Trouble in the Coalfields

The Logan Banner - The most recent State of Working West Virginia report does not have great numbers for the southern coalfields. According to the group, 5,000 jobs have been lost in West Virginia since 2011, most of them here in southern W.Va. Read

State of Working West Virginia is an annual report published by The West Virginia Center on Budget and Policy. WVCBP is a policy research organization that is nonpartisan, nonprofit and statewide. It focuses on how policy decisions affect all West Virginians, including low- and moderate-income families, other vulnerable populations, and the important community programs that serve them.
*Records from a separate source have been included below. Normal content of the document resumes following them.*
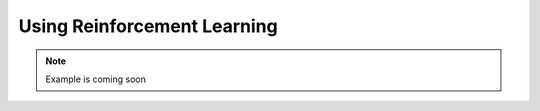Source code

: .. learning:

Using Reinforcement Learning
===============================

.. image:: images/training_drl.png
    :width: 800
    :caption: A complete workflow using Deep RL, where a Bundle is wrapped as a Gym environment, an off-the-shelf learning algorithm is used, and the trained model is wrapped as a policy to be used in CoopIHC.

.. note::

    Example is coming soon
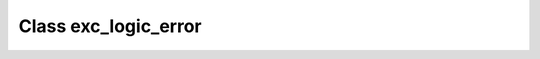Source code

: .. _exc_logic_error:

Class exc_logic_error
=====================

.. doxygenclass:: o2scl::exc_logic_error
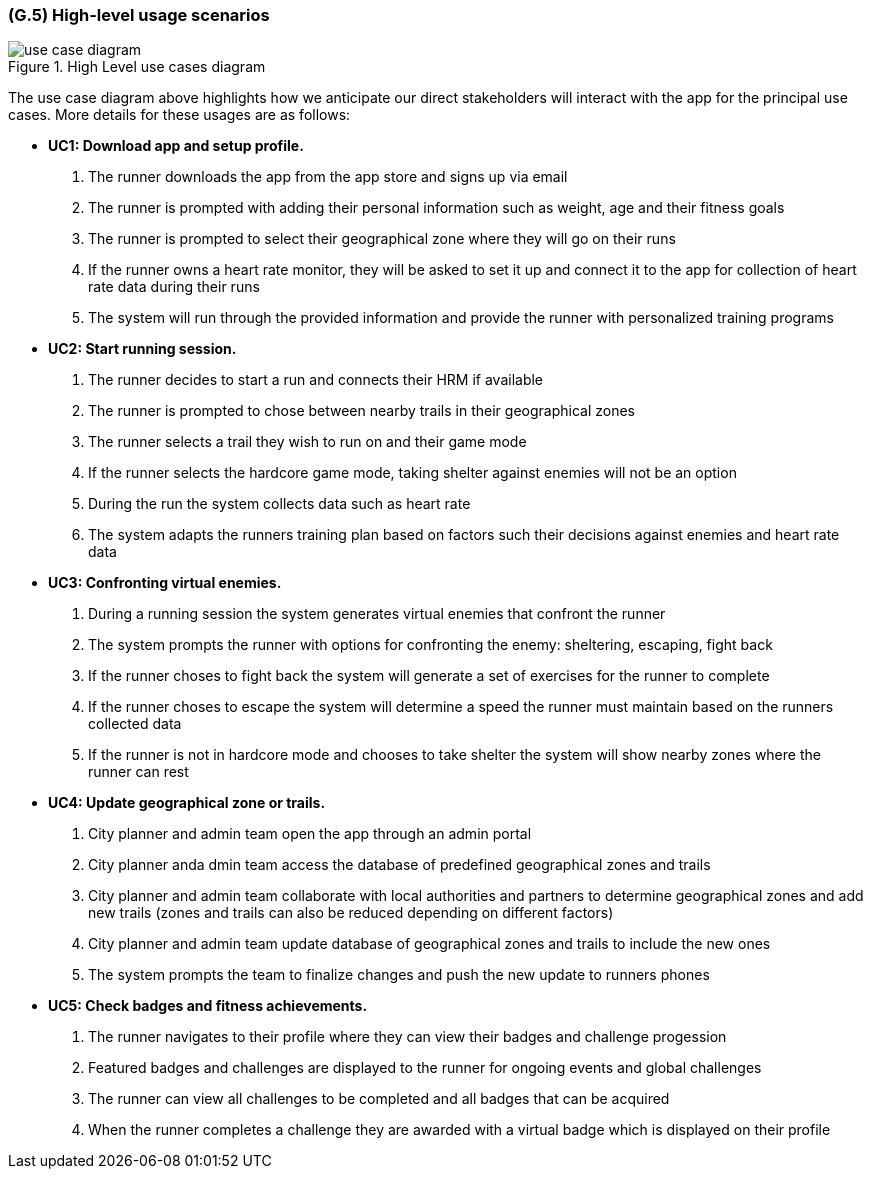[#g5,reftext=G.5]
=== (G.5) High-level usage scenarios

ifdef::env-draft[]
TIP: _Fundamental usage paths through the system. It presents the main scenarios (use cases) that the system should cover. The scenarios chosen for appearing here, in the Goals book, should only be the **main usage patterns**, without details such as special and erroneous cases; they should be stated in runner terms only, independently of the system's structure. Detailed usage scenarios, taking into account system details and special cases, will appear in the System book (<<s4>>)._  <<BM22>>
endif::[]

.High Level use cases diagram
image::models/use_case_diagram.png[scale=70%,align="center"]

The use case diagram above highlights how we anticipate our direct stakeholders will interact with the app for the principal use cases. More details for these usages are as follows:

* [[uc1,UC1]] *UC1: Download app and setup profile.* 

    1. The runner downloads the app from the app store and signs up via email
    2. The runner is prompted with adding their personal information such as weight, age and their fitness goals
    3. The runner is prompted to select their geographical zone where they will go on their runs 
    4. If the runner owns a heart rate monitor, they will be asked to set it up and connect it to the app for collection of heart rate data during their runs
    5. The system will run through the provided information and provide the runner with personalized training programs 

* [[uc2,UC2]] *UC2: Start running session.* 

    1. The runner decides to start a run and connects their HRM if available
    2. The runner is prompted to chose between nearby trails in their geographical zones
    3. The runner selects a trail they wish to run on and their game mode
    4. If the runner selects the hardcore game mode, taking shelter against enemies will not be an option
    5. During the run the system collects data such as heart rate
    6. The system adapts the runners training plan based on factors such their decisions against enemies and heart rate data

* [[uc3,UC3]] *UC3: Confronting virtual enemies.* 

    1. During a running session the system generates virtual enemies that confront the runner 
    2. The system prompts the runner with options for confronting the enemy: sheltering, escaping, fight back 
    3. If the runner choses to fight back the system will generate a set of exercises for the runner to complete
    4. If the runner choses to escape the system will determine a speed the runner must maintain based on the runners collected data
    5. If the runner is not in hardcore mode and chooses to take shelter the system will show nearby zones where the runner can rest 

* [[uc4,UC4]] *UC4: Update geographical zone or trails.* 

    1. City planner and admin team open the app through an admin portal
    2. City planner anda dmin team access the database of predefined geographical zones and trails
    3. City planner and admin team collaborate with local authorities and partners to determine geographical zones and add new trails (zones and trails can also be reduced depending on different factors)
    4. City planner and admin team update database of geographical zones and trails to include the new ones 
    5. The system prompts the team to finalize changes and push the new update to runners phones

* [[uc5,UC5]] *UC5: Check badges and fitness achievements.* 

    1. The runner navigates to their profile where they can view their badges and challenge progession
    2. Featured badges and challenges are displayed to the runner for ongoing events and global challenges
    3. The runner can view all challenges to be completed and all badges that can be acquired
    4. When the runner completes a challenge they are awarded with a virtual badge which is displayed on their profile 


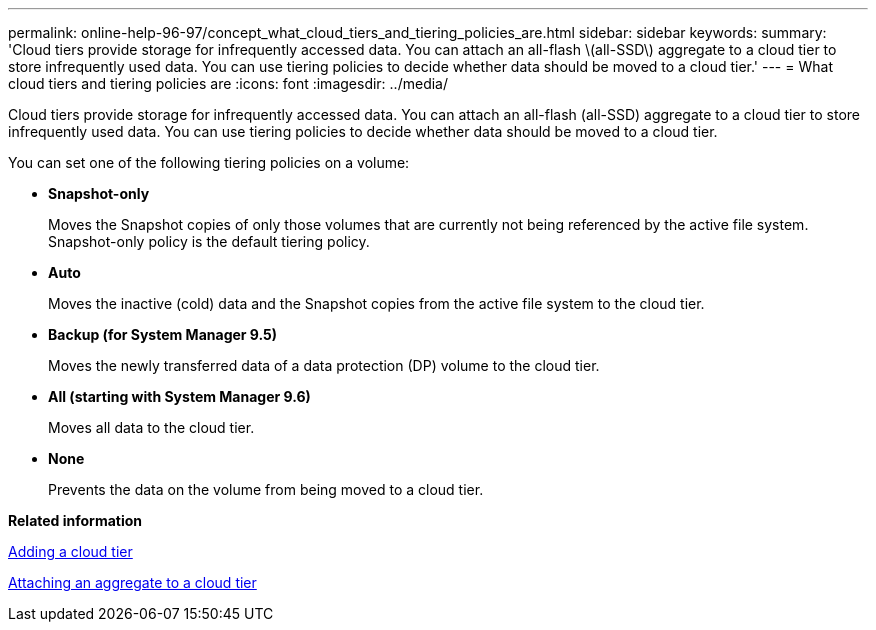 ---
permalink: online-help-96-97/concept_what_cloud_tiers_and_tiering_policies_are.html
sidebar: sidebar
keywords: 
summary: 'Cloud tiers provide storage for infrequently accessed data. You can attach an all-flash \(all-SSD\) aggregate to a cloud tier to store infrequently used data. You can use tiering policies to decide whether data should be moved to a cloud tier.'
---
= What cloud tiers and tiering policies are
:icons: font
:imagesdir: ../media/

[.lead]
Cloud tiers provide storage for infrequently accessed data. You can attach an all-flash (all-SSD) aggregate to a cloud tier to store infrequently used data. You can use tiering policies to decide whether data should be moved to a cloud tier.

You can set one of the following tiering policies on a volume:

* *Snapshot-only*
+
Moves the Snapshot copies of only those volumes that are currently not being referenced by the active file system. Snapshot-only policy is the default tiering policy.

* *Auto*
+
Moves the inactive (cold) data and the Snapshot copies from the active file system to the cloud tier.

* *Backup (for System Manager 9.5)*
+
Moves the newly transferred data of a data protection (DP) volume to the cloud tier.

* *All (starting with System Manager 9.6)*
+
Moves all data to the cloud tier.

* *None*
+
Prevents the data on the volume from being moved to a cloud tier.

*Related information*

xref:task_adding_a_cloud_tier.adoc[Adding a cloud tier]

xref:task_attaching_an_aggregate_to_a_cloud_tier.adoc[Attaching an aggregate to a cloud tier]
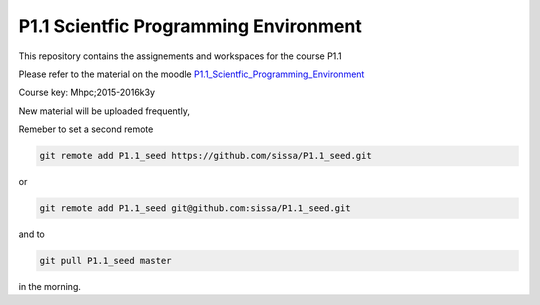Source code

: P1.1 Scientfic Programming Environment 
=======================================================================

This repository contains the assignements and workspaces for the
course P1.1

Please refer to the material on the moodle P1.1_Scientfic_Programming_Environment_

Course key:  Mhpc;2015-2016k3y

New material will be uploaded frequently,

Remeber to set a second remote

.. code::

  git remote add P1.1_seed https://github.com/sissa/P1.1_seed.git

or

.. code::

  git remote add P1.1_seed git@github.com:sissa/P1.1_seed.git

and to

.. code::

  git pull P1.1_seed master 

in the morning.


.. _P1.1_Scientfic_Programming_Environment: http://elearn.mhpc.it/moodle/course/view.php?id=2

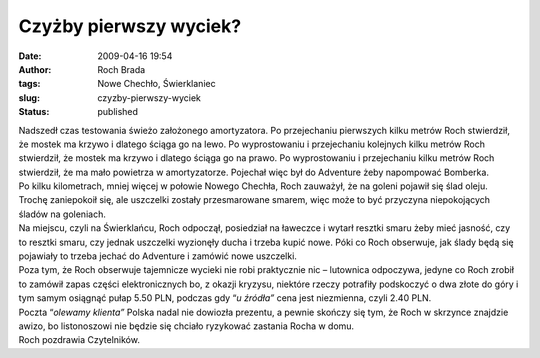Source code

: Czyżby pierwszy wyciek?
#######################
:date: 2009-04-16 19:54
:author: Roch Brada
:tags: Nowe Chechło, Świerklaniec
:slug: czyzby-pierwszy-wyciek
:status: published

| Nadszedł czas testowania świeżo założonego amortyzatora. Po przejechaniu pierwszych kilku metrów Roch stwierdził, że mostek ma krzywo i dlatego ściąga go na lewo. Po wyprostowaniu i przejechaniu kolejnych kilku metrów Roch stwierdził, że mostek ma krzywo i dlatego ściąga go na prawo. Po wyprostowaniu i przejechaniu kilku metrów Roch stwierdził, że ma mało powietrza w amortyzatorze. Pojechał więc był do Adventure żeby napompować Bomberka.
| Po kilku kilometrach, mniej więcej w połowie Nowego Chechła, Roch zauważył, że na goleni pojawił się ślad oleju. Trochę zaniepokoił się, ale uszczelki zostały przesmarowane smarem, więc może to być przyczyna niepokojących śladów na goleniach.
| Na miejscu, czyli na Świerklańcu, Roch odpoczął, posiedział na ławeczce i wytarł resztki smaru żeby mieć jasność, czy to resztki smaru, czy jednak uszczelki wyzionęły ducha i trzeba kupić nowe. Póki co Roch obserwuje, jak ślady będą się pojawiały to trzeba jechać do Adventure i zamówić nowe uszczelki.
| Poza tym, że Roch obserwuje tajemnicze wycieki nie robi praktycznie nic – lutownica odpoczywa, jedyne co Roch zrobił to zamówił zapas części elektronicznych bo, z okazji kryzysu, niektóre rzeczy potrafiły podskoczyć o dwa złote do góry i tym samym osiągnąć pułap 5.50 PLN, podczas gdy “\ *u źródła”* cena jest niezmienna, czyli 2.40 PLN.
| Poczta “\ *olewamy klienta”* Polska nadal nie dowiozła prezentu, a pewnie skończy się tym, że Roch w skrzynce znajdzie awizo, bo listonoszowi nie będzie się chciało ryzykować zastania Rocha w domu.
| Roch pozdrawia Czytelników.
According to the report, in last two decades coal production in W.Va. has fallen sharply from a high in 1997 of 173 million tons to less than 113 million tons in 2013. This decline is mostly due to the sharp drop in production in the southern part of the state, where production has dropped from 117 million tons in 2008 to just 70 million tons in 2013. Meanwhile, production in the northern part of the state has remained relatively flat since the mid-1990s. Today, counties in the northern part of the state make up about 35 percent of total coal production compared to 27 percent in 2008. Nothing highlights this shift in production more than the fact that Marshall County, which is located in the north-central part of the state, is now the state's largest coal producer (2013), pushing past Boone County, which has led the state in coal production for over three decades.